● TASK ITEM
Each line that has the string "macros" must be copied from the records below.

═════ RECORDS ═════

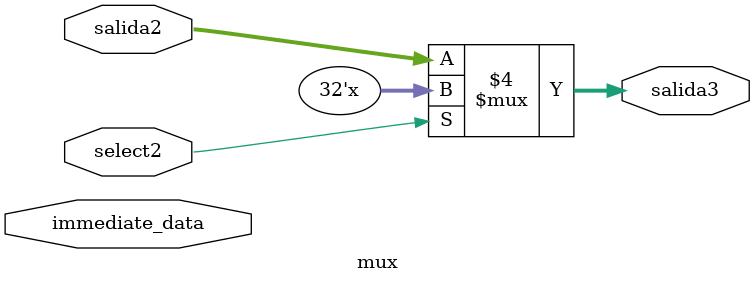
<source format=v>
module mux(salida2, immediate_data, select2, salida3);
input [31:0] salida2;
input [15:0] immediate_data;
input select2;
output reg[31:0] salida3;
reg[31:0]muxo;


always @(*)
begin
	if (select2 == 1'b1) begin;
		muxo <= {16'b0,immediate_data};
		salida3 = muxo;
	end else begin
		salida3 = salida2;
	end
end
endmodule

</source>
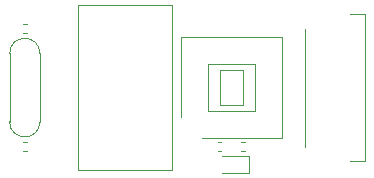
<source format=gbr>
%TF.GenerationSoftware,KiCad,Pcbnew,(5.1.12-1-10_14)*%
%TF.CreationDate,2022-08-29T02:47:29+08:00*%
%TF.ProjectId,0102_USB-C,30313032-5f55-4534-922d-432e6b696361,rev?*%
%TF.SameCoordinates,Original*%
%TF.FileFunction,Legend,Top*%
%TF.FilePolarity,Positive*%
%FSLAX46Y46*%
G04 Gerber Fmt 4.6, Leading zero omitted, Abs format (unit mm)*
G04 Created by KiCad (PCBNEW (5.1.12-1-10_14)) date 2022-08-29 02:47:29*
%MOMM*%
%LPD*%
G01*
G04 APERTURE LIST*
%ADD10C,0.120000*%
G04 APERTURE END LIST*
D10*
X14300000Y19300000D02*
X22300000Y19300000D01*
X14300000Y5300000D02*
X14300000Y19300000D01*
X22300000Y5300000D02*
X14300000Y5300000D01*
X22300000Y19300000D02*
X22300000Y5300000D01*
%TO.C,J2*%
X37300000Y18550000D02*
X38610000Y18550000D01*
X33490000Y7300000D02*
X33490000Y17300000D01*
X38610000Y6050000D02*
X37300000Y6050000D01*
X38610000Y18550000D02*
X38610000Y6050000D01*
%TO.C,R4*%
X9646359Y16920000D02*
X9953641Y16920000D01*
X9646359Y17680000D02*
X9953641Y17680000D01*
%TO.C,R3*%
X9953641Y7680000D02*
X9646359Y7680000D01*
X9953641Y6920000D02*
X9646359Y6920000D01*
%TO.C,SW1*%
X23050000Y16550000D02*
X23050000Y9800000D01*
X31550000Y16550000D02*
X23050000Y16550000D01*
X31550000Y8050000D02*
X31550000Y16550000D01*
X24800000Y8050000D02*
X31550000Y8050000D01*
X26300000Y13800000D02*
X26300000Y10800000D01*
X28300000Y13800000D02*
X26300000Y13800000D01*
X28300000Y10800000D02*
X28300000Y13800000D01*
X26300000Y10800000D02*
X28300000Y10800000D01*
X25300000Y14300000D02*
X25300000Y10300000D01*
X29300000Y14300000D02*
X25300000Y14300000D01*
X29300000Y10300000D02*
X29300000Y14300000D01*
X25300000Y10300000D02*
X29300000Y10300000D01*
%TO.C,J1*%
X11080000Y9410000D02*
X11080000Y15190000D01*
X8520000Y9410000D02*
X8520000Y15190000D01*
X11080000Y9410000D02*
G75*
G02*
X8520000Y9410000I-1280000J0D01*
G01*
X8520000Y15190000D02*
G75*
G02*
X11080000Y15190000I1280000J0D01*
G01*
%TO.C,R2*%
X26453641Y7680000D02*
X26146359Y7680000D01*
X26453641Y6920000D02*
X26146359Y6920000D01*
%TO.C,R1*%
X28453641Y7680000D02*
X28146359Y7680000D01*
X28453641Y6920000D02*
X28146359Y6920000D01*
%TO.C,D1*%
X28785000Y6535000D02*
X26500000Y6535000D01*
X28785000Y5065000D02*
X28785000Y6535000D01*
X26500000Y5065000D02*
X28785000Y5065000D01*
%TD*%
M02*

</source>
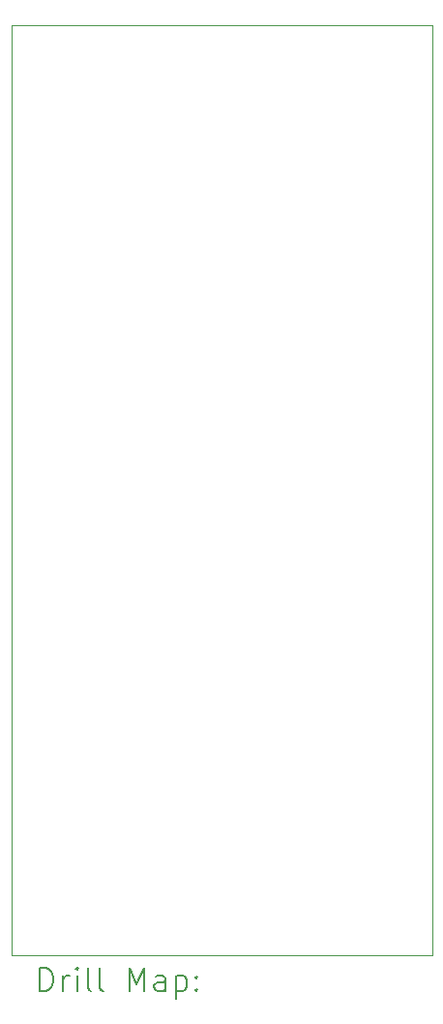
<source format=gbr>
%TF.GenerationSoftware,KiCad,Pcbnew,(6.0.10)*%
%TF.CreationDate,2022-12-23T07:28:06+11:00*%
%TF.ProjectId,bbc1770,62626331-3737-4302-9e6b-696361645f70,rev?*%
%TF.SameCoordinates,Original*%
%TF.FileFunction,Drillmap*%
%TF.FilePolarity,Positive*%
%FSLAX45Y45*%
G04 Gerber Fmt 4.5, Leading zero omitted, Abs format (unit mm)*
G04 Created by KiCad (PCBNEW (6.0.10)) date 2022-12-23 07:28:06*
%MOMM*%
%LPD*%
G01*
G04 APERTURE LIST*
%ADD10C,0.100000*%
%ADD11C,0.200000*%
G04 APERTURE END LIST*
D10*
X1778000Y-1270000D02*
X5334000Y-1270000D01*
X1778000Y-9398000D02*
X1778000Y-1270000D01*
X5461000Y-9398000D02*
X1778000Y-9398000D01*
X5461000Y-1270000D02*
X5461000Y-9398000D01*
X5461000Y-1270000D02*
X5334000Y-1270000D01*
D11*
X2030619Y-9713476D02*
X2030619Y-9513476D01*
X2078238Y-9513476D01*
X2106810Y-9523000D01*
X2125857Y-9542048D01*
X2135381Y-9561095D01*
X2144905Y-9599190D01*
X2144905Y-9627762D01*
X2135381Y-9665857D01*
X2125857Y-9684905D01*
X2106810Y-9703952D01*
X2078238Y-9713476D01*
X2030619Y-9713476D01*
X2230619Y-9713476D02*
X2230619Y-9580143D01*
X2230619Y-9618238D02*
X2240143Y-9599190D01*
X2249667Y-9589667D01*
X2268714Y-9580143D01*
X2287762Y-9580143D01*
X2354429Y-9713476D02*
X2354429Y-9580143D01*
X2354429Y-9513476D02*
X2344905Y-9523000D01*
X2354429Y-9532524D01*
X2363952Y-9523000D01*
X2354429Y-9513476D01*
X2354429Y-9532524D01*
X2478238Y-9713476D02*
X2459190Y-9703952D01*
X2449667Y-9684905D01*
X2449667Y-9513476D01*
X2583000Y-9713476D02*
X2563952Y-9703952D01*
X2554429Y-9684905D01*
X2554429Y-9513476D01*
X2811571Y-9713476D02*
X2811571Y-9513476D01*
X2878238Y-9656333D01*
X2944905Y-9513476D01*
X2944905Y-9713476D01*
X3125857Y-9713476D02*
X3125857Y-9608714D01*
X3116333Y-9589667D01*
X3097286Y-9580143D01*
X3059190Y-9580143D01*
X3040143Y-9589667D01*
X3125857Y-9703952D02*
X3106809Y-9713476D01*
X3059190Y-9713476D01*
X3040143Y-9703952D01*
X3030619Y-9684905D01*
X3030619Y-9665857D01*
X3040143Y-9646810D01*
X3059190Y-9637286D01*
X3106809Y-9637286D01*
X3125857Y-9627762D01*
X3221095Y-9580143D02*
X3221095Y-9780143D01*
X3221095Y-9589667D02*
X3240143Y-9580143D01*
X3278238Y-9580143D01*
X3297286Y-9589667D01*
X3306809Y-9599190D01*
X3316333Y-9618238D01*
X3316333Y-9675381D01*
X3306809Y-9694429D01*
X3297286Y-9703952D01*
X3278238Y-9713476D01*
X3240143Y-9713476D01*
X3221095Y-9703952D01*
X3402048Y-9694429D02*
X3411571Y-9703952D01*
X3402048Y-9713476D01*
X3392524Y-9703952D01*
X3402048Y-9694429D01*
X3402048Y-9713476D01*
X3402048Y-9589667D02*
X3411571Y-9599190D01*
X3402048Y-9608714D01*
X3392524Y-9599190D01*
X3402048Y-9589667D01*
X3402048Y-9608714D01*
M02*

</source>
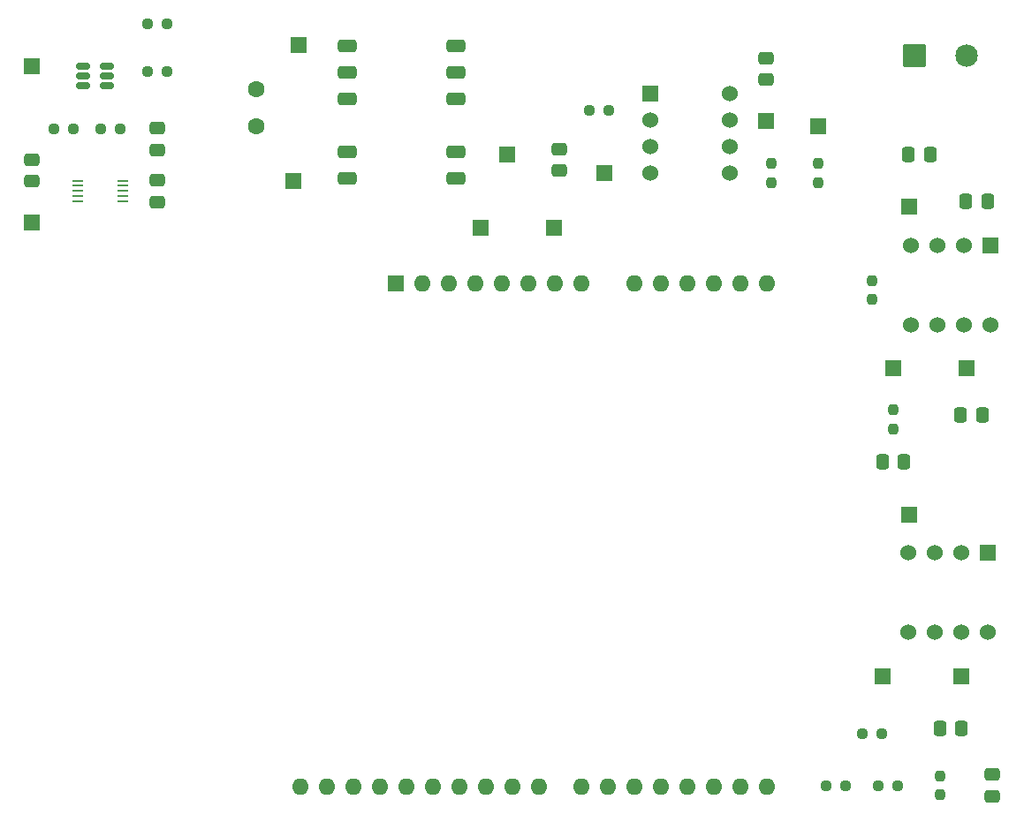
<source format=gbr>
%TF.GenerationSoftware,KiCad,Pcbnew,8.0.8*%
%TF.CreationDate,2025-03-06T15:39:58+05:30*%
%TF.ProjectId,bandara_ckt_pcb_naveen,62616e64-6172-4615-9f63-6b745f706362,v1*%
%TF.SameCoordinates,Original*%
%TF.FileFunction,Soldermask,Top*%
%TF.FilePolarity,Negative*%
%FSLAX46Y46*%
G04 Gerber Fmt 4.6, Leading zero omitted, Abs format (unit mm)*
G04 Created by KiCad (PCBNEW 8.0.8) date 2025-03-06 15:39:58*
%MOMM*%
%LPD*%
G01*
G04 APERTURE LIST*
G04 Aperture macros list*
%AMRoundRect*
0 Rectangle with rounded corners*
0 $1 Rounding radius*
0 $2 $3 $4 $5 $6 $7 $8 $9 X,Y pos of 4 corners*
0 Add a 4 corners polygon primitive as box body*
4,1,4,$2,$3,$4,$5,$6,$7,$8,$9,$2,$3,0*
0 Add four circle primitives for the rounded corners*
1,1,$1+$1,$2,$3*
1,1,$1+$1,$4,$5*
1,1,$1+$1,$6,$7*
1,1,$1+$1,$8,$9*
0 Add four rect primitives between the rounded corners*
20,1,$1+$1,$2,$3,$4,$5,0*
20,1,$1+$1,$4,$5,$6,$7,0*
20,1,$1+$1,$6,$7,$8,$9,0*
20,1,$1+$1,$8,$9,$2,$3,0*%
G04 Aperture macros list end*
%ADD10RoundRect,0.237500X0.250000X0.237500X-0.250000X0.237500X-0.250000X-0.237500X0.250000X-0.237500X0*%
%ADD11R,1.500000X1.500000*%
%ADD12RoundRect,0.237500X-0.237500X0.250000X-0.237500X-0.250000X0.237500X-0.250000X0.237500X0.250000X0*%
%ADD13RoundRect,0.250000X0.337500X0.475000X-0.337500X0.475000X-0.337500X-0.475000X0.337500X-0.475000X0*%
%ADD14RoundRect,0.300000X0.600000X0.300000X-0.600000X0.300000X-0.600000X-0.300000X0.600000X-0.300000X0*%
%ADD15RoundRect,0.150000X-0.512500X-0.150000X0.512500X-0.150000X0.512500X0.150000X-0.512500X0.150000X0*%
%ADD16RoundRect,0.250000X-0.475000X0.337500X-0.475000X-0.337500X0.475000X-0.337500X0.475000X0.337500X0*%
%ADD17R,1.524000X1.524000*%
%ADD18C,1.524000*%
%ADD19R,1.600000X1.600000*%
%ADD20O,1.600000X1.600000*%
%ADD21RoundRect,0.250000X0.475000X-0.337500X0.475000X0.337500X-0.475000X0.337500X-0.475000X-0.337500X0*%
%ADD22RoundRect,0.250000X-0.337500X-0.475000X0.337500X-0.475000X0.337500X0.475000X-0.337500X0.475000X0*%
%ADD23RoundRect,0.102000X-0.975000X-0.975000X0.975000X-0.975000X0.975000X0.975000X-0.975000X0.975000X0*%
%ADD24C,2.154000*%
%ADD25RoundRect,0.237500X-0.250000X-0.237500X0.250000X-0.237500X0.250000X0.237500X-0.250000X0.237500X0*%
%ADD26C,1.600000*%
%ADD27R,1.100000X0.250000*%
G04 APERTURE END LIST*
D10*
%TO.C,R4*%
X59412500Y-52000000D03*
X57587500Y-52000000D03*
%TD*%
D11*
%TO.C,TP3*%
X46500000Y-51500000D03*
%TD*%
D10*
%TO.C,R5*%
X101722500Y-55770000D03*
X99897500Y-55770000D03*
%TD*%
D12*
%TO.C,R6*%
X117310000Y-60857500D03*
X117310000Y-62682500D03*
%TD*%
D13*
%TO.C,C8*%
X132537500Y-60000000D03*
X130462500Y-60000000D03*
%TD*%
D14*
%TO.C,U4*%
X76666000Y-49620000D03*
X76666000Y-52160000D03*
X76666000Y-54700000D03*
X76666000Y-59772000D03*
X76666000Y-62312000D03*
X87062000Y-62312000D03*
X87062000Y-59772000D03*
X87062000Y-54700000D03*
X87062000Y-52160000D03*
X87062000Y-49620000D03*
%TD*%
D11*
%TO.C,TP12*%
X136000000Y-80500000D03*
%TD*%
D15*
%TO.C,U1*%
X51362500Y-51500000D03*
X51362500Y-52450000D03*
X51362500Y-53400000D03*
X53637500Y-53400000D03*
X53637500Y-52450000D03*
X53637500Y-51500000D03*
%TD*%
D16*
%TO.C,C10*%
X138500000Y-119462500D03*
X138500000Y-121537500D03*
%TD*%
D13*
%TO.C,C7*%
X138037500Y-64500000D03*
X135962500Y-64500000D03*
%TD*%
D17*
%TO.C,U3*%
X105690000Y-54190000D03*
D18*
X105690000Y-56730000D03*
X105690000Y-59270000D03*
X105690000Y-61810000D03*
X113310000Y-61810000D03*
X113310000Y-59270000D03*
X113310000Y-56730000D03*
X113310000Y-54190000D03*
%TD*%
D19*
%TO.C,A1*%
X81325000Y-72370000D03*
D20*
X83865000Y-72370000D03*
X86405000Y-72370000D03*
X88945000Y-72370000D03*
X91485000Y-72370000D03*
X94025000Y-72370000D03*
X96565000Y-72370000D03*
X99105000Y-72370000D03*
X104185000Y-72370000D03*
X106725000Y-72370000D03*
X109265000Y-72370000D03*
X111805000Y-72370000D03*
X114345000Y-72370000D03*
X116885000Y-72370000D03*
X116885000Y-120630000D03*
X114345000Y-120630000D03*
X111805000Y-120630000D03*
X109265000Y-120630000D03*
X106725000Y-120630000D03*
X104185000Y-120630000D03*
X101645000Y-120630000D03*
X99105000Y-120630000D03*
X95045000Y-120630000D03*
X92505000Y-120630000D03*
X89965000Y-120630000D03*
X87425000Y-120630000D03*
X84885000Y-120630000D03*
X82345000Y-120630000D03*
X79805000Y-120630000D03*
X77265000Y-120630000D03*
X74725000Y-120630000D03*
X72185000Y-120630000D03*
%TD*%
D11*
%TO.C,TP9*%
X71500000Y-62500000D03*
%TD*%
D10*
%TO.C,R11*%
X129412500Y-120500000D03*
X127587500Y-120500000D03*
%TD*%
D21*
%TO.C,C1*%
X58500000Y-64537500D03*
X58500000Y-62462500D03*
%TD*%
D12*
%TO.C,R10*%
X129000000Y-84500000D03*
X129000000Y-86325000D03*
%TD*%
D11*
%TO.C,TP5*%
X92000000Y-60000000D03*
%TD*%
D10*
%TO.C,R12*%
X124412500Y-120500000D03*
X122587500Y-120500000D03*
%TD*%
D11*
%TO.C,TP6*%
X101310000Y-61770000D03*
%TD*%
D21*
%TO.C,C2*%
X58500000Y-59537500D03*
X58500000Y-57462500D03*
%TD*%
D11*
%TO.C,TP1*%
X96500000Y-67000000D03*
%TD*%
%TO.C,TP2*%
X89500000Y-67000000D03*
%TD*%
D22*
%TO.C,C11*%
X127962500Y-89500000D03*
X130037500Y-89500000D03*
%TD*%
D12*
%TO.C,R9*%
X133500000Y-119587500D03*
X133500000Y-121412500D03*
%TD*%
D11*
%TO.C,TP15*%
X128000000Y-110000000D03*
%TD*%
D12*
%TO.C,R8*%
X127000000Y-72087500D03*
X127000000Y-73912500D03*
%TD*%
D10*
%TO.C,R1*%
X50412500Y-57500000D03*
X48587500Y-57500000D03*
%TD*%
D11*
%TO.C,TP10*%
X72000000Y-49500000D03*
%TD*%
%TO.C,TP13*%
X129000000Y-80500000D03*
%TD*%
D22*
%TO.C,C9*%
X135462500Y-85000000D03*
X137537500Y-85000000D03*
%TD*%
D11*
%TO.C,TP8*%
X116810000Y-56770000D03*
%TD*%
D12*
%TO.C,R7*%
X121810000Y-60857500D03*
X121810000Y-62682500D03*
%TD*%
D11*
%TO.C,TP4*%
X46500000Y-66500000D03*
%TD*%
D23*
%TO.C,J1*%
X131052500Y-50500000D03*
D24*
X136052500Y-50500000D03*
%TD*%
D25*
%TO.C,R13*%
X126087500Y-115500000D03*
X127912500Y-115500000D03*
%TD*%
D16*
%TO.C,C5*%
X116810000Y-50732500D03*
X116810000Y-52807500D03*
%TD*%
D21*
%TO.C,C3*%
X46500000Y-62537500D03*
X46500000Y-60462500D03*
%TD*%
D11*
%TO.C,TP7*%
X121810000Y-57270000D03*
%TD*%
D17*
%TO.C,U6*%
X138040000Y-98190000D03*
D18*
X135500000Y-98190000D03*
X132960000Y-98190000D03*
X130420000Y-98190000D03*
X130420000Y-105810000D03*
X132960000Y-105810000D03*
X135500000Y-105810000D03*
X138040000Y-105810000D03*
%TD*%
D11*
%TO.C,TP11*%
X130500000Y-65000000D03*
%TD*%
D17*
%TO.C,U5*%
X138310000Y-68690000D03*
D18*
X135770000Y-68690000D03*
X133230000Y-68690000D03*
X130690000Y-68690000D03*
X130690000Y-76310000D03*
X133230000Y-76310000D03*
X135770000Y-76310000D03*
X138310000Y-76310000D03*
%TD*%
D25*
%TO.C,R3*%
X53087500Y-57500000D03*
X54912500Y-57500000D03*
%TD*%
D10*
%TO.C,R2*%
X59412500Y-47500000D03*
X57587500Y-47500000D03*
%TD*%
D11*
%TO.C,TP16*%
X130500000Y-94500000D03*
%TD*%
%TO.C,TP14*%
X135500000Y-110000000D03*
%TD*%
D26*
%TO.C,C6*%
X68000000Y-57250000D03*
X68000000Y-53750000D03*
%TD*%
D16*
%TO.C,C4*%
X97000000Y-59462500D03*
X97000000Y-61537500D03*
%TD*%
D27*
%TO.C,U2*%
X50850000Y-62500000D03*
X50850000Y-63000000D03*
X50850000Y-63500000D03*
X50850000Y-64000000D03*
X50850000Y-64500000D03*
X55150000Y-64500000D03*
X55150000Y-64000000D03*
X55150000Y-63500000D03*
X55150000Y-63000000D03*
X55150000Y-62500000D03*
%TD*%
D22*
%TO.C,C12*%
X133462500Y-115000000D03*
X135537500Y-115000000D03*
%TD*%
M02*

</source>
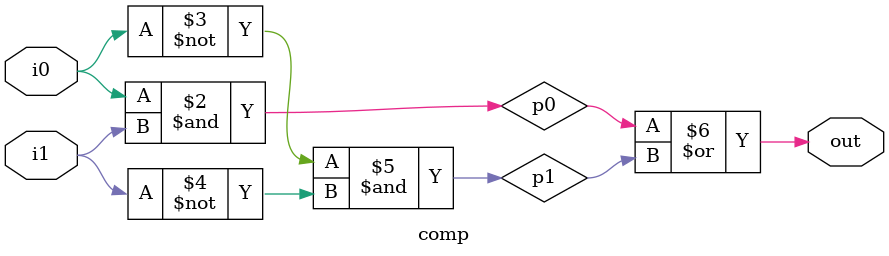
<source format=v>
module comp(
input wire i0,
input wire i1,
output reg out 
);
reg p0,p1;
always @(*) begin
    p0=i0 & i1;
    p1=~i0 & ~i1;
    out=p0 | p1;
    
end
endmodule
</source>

═════

● EXERCISE ANSWER
G04 Aperture macros list*
G04 Aperture macros list end*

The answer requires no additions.